I heard they used to tie up the girls and have the boys rape them.
At another time, or even maybe in another life, Sandra would have gone after each and every person that made a comment, and would’ve started a whole thing. But this time she didn’t have that luxury. She was there because her thirteen-year-old had just attempted suicide, and saving her life was all that mattered.
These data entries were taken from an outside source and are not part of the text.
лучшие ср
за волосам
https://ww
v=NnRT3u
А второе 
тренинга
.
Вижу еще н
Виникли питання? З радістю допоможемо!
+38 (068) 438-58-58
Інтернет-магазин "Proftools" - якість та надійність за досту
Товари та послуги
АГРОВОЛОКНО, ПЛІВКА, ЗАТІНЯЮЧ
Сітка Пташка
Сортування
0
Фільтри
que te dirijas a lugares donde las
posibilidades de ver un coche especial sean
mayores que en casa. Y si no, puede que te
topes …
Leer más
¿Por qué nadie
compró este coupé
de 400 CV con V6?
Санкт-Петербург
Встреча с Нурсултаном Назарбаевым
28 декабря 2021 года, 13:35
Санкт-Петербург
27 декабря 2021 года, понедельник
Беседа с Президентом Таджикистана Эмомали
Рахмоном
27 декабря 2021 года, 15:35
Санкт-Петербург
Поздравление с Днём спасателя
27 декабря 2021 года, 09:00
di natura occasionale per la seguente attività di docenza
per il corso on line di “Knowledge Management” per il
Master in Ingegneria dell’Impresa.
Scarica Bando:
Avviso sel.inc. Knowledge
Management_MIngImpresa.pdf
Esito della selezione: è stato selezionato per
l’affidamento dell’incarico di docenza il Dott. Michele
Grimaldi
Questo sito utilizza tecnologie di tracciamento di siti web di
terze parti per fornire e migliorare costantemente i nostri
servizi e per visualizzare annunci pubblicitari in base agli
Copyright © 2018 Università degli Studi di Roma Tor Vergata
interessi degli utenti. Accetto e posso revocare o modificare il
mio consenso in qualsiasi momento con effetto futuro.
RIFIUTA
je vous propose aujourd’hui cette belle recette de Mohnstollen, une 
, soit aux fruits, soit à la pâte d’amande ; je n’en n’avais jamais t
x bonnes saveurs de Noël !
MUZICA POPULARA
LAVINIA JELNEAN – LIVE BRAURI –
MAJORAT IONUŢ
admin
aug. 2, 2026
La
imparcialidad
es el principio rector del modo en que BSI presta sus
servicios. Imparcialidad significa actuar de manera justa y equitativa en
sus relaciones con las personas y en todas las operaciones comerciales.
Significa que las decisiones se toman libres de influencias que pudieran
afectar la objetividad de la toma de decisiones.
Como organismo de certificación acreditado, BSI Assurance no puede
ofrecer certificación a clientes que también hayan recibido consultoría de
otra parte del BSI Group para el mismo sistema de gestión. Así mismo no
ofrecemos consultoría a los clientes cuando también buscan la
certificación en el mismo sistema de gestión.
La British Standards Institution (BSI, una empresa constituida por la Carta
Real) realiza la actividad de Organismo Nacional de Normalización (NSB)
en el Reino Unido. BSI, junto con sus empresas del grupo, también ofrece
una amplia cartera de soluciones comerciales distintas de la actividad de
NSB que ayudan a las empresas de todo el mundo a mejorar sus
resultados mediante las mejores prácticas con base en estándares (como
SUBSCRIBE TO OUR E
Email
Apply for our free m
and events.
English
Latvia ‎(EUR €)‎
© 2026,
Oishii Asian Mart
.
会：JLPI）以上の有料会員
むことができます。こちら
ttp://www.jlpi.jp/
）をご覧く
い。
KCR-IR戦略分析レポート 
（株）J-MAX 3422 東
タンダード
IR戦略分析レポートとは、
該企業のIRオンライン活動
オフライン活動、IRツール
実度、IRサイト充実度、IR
In that waiting room, however, she let herself go as she called the school. Part of what Carmenza had told her, was that some girls at school had been taunting Nesla telling her that she was a witch, because of her connection with what now had turned into a whole blown-out-of-proportion distortion of a horrible childhood for which she wasn’t responsible on the least. It was then that Nesla had decided to change her wardrobe, her hair, and the make-up. What she thought was just a way to show she didn’t care, became a certain proof for her tormentors. Not only was she a witch, a Satan worshiper, but her evil black cat was probably helping her, too. That’s when they got the idea to take Whiskers from her basket, bring her to the woods, and throw rocks at her until she was dead.
When Sandra learned of that, her heart ached for her daughter. She longed for a friend and companion, and that’s what Whiskers was for her. Whiskers, I mean, that was the name of the cat for God’s sake! And Sandra knew that with Whiskers, whatever little hope she had of seeing her daughter smile again, had died.